▶ [Your assignment]:
Convert the lines from the beginning of the data through the line containing "10: (853, 590)", inclusive, into a JSON list of strings with one string per line and no blank lines.

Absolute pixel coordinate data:
..........

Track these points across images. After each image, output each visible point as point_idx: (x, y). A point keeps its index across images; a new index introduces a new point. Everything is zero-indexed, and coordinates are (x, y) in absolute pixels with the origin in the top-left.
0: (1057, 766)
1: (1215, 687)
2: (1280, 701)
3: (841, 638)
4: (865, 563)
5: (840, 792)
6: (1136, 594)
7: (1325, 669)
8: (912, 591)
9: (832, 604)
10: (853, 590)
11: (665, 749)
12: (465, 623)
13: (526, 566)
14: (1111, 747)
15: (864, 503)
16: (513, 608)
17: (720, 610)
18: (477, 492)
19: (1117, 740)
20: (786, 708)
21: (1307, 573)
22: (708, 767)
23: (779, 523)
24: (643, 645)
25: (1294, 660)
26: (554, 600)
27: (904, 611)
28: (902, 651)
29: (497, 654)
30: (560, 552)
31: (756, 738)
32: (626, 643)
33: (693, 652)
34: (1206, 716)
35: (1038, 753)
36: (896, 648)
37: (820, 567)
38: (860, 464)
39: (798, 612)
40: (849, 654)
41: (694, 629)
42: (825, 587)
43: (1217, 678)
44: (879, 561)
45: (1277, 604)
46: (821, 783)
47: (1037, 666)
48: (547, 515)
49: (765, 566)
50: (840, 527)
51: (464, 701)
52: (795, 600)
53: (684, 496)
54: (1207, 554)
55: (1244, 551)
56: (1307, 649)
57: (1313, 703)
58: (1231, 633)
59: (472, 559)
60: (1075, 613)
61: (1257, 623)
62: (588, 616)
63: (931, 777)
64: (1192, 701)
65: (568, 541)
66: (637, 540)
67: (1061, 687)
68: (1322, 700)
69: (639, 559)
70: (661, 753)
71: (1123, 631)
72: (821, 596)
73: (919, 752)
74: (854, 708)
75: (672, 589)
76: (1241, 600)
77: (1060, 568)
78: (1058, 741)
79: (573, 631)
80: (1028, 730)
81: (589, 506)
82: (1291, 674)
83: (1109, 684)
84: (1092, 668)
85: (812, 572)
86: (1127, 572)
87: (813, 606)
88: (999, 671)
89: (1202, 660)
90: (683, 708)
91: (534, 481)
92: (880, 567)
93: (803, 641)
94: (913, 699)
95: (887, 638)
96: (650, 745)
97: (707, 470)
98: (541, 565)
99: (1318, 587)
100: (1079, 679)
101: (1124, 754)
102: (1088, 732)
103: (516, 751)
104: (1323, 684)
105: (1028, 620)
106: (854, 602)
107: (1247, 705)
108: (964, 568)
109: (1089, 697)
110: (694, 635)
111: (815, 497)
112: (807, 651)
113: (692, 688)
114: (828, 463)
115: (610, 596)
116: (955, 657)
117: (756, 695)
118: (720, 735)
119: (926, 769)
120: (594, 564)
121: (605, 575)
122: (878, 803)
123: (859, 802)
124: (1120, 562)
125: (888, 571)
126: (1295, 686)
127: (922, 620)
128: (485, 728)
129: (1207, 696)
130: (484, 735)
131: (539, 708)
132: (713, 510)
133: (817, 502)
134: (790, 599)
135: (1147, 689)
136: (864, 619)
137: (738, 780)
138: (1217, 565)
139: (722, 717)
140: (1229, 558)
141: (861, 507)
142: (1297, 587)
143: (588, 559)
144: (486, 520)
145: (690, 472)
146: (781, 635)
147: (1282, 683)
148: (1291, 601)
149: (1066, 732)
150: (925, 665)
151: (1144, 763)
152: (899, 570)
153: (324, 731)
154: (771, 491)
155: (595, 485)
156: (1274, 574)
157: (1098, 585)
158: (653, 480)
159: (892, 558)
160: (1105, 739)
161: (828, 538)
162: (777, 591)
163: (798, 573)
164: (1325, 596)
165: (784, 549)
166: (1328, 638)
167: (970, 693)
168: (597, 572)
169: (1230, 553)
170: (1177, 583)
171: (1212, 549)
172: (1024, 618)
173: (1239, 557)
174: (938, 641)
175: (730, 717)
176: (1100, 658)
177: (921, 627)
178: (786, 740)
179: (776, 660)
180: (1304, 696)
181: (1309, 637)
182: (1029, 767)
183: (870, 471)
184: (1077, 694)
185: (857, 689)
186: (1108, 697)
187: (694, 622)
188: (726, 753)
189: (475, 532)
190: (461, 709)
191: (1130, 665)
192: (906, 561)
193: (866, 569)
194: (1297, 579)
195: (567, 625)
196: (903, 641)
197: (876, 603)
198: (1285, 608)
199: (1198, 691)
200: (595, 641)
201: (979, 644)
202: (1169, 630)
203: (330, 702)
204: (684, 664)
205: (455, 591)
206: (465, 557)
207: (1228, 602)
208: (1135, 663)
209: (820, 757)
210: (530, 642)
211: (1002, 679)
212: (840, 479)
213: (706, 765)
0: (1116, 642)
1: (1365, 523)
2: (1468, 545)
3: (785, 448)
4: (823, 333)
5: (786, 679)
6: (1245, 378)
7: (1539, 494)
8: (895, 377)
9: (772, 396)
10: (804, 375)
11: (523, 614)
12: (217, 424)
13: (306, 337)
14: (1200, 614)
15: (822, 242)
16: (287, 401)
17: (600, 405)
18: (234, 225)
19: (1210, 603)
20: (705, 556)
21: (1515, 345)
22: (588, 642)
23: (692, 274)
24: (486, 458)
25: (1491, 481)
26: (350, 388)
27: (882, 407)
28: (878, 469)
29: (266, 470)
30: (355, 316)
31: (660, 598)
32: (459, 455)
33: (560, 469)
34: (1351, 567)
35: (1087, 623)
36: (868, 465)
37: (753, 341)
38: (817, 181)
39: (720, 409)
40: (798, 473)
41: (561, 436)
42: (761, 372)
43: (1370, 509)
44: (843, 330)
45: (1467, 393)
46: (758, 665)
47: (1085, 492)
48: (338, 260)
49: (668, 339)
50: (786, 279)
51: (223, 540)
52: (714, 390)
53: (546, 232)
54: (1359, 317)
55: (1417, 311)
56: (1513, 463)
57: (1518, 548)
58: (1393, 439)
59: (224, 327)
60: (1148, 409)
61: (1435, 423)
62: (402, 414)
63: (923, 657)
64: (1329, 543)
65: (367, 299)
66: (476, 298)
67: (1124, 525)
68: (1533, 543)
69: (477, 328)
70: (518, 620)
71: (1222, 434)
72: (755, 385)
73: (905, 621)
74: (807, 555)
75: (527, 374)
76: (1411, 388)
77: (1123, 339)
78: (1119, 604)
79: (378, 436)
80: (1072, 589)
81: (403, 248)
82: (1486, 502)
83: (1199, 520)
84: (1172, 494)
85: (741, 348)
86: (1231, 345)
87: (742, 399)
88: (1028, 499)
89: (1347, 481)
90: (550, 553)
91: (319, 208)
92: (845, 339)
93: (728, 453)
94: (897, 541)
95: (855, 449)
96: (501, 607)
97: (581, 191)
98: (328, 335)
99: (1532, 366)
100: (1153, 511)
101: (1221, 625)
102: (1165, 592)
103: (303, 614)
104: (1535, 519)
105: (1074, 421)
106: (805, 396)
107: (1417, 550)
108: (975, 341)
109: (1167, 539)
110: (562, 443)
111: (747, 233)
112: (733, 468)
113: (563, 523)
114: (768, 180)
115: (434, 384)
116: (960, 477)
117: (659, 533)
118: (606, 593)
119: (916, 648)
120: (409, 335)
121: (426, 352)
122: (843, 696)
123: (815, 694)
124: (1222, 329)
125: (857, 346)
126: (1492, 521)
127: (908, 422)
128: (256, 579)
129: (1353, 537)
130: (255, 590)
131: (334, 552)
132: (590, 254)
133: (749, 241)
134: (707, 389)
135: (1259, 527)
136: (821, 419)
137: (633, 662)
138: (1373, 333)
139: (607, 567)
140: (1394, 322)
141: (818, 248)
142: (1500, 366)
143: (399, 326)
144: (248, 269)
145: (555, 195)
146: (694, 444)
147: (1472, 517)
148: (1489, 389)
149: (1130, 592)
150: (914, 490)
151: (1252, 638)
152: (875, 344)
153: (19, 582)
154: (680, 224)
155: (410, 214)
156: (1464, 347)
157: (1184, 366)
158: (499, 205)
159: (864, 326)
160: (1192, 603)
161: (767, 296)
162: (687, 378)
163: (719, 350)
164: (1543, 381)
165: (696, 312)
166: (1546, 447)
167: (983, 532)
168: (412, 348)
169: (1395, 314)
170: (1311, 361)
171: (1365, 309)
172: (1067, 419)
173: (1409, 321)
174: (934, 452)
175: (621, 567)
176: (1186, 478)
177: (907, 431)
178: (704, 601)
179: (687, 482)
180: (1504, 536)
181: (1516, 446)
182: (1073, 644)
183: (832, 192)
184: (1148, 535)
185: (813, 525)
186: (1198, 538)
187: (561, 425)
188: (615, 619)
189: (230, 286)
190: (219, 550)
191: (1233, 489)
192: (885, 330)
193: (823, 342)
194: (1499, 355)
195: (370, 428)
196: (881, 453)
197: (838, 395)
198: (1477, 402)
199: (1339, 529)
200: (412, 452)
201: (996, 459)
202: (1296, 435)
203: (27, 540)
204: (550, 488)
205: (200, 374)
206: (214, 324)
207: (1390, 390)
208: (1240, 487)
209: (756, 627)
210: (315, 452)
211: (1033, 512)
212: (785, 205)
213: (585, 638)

..........

▶ [Task output]:
[
  "Track these points across images. After each image, output each visible point as point_idx: (x, y). A point keeps its index across images; a new index introduces a new point. Everything is zero-indexed, and coordinates are (x, y) in absolute pixels with the origin in the top-left.",
  "0: (1057, 766)",
  "1: (1215, 687)",
  "2: (1280, 701)",
  "3: (841, 638)",
  "4: (865, 563)",
  "5: (840, 792)",
  "6: (1136, 594)",
  "7: (1325, 669)",
  "8: (912, 591)",
  "9: (832, 604)",
  "10: (853, 590)"
]